Shabia Mantoo, the Yemen spokeswoman for refugee agency UNHCR, said that data compiled by the agency and the UN Migration Agency (IOM) showed 45,000 people had been displaced in the last few weeks from Mokha and the nearby town of Dhubab.
Fighting has intensified in recent weeks in the southwest of Yemen, where forces loyal to President Abedrabbo Mansour Hadi are battling to retake large parts of the country seized by Shiite Huthi rebels.
Loyalist troops took Mokha on February 10 and announced they aimed to push north and take the country's main Red Sea port of Hodeida next.
Mantoo said many of those fleeing the fighting around Mokha made their way north to Ibb district and to Hodeida province.
"Eight thousand people have been displaced from Mokha and Dhubab to Hodeida alone, many of them with literally nothing but the clothes on their backs," Mantoo said.
Two major concerns now are how to maintain access to the area and where the displaced will go if the fighting reaches Hodeida.
"The whole country is suffering from multiple displacement," Mantoo said. "People move from one place to another, because eventually it gets just as bad."
The UN estimates three million people have been displaced across Yemen.
The Huthi rebels launched a deadly counter-offensive after losing control of Mokha last month but were overpowered as government troops consolidated their grip on the area, inching a few kilometres (miles) north and east.
The Iran-backed Huthis, allied with forces loyal to former president Ali Abdullah Saleh, continue to control most of Yemen's 450 kilometre (280 mile) Red Sea coast, the capital Sanaa and much of the northern highlands.
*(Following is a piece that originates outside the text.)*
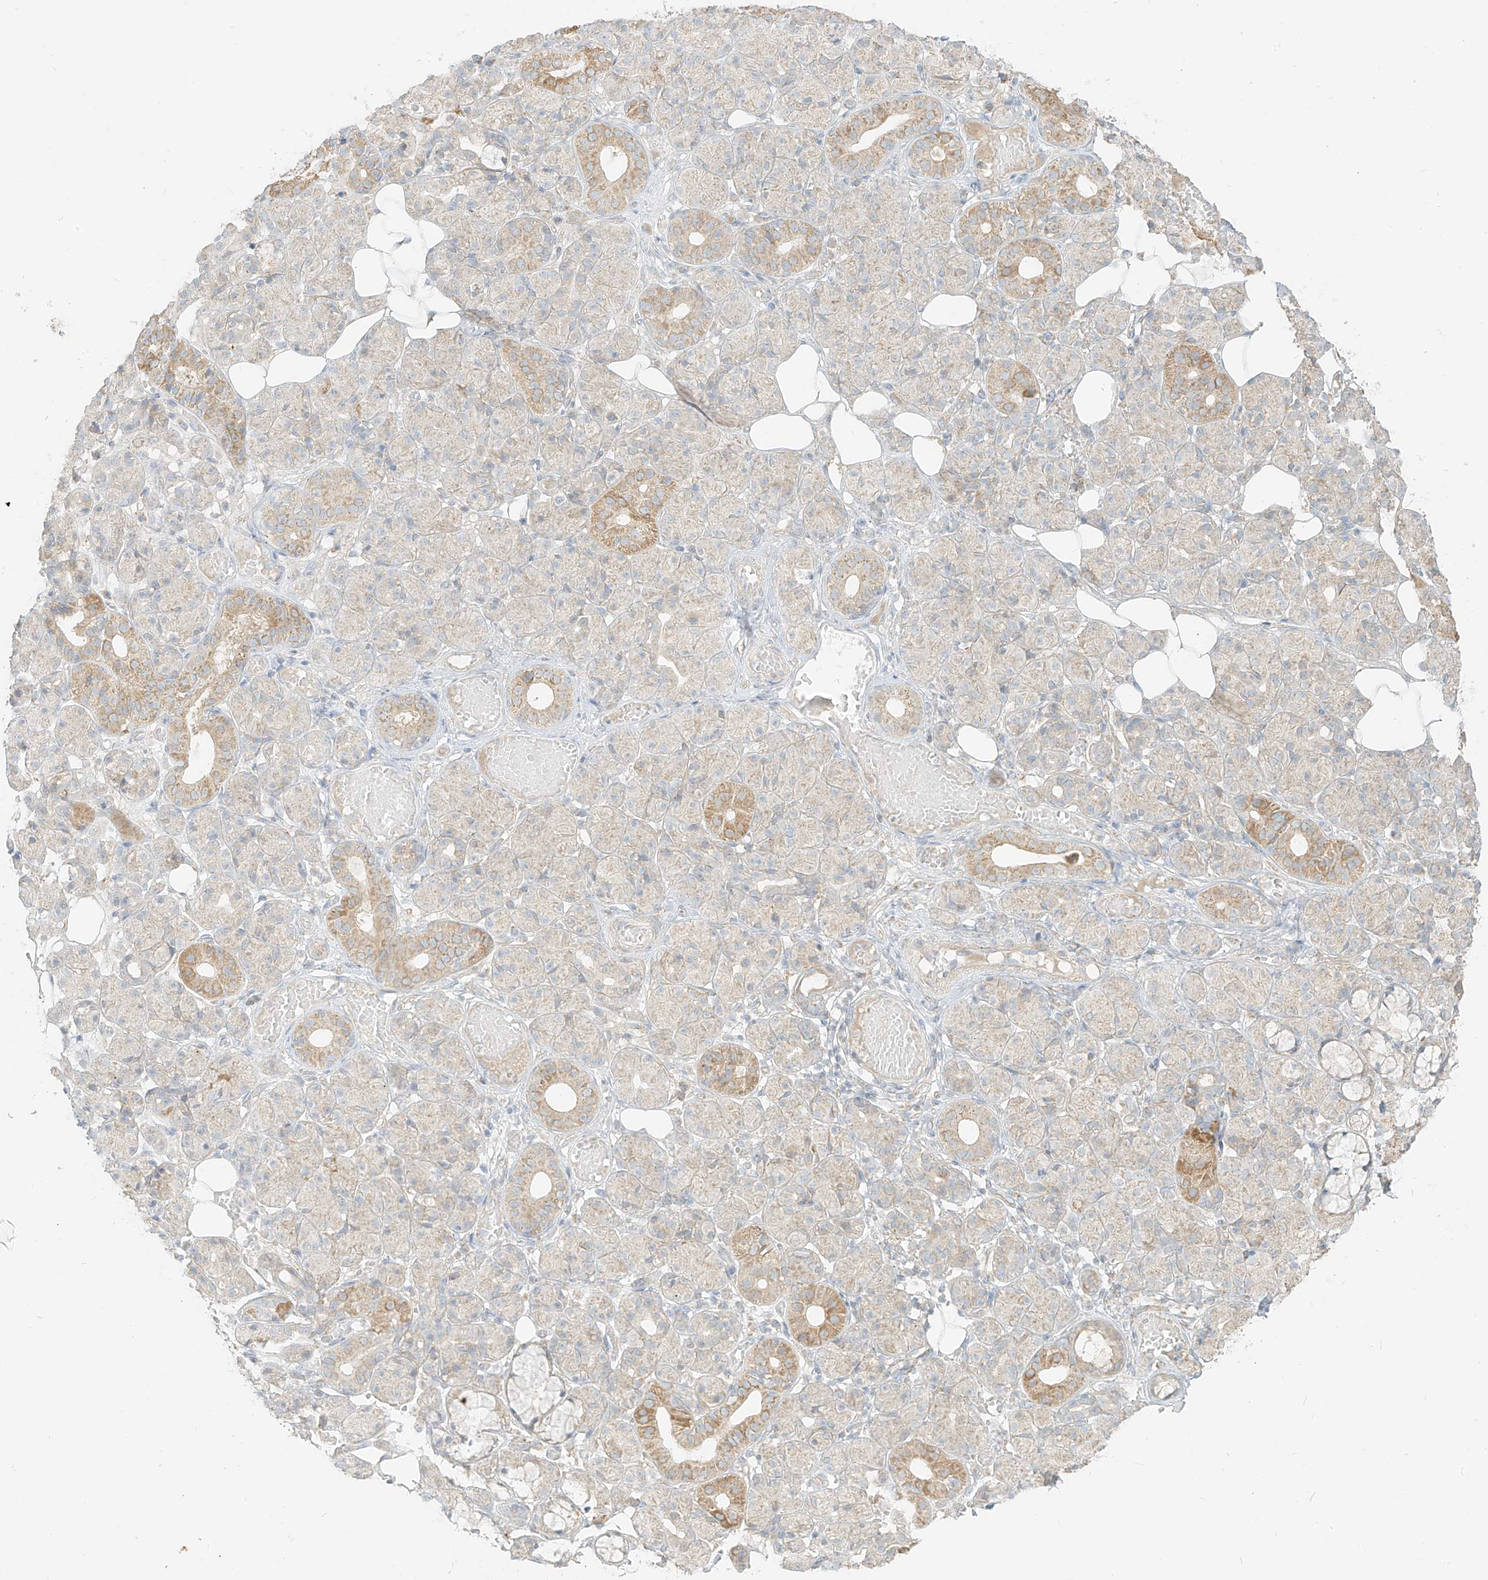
{"staining": {"intensity": "moderate", "quantity": "<25%", "location": "cytoplasmic/membranous"}, "tissue": "salivary gland", "cell_type": "Glandular cells", "image_type": "normal", "snomed": [{"axis": "morphology", "description": "Normal tissue, NOS"}, {"axis": "topography", "description": "Salivary gland"}], "caption": "The micrograph reveals staining of benign salivary gland, revealing moderate cytoplasmic/membranous protein staining (brown color) within glandular cells.", "gene": "ZIM3", "patient": {"sex": "male", "age": 63}}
The new figure on internally displaced persons marks a sharp rise from UNHCR data released on February 10, which reported 34,000 people displaced in the fighting since January around Mokha and Dhubab, located in the southwestern Taiz governorate.
Yemen this month marks two years since a Saudi-led Arab coalition intervened in support of government troops in the conflict.
UN mediation efforts and seven ceasefire accords have failed to end the conflict, which has left more than 7,500 dead and 40,000 people wounded.
UN humanitarian aid chief Stephen O'Brien on Monday warned the impoverished country now also faces a "serious risk of famine".
Yemen, the only country in the Arabian Peninsula which is signatory to the Refugee Convention, is also home to 278,000 refugees from nearby countries including Somalia and Ethiopia, according to the UNHCR.
As of February 1, the agency had received just over $700,000 of the nearly $100 million needed for its operational response to the crisis this year.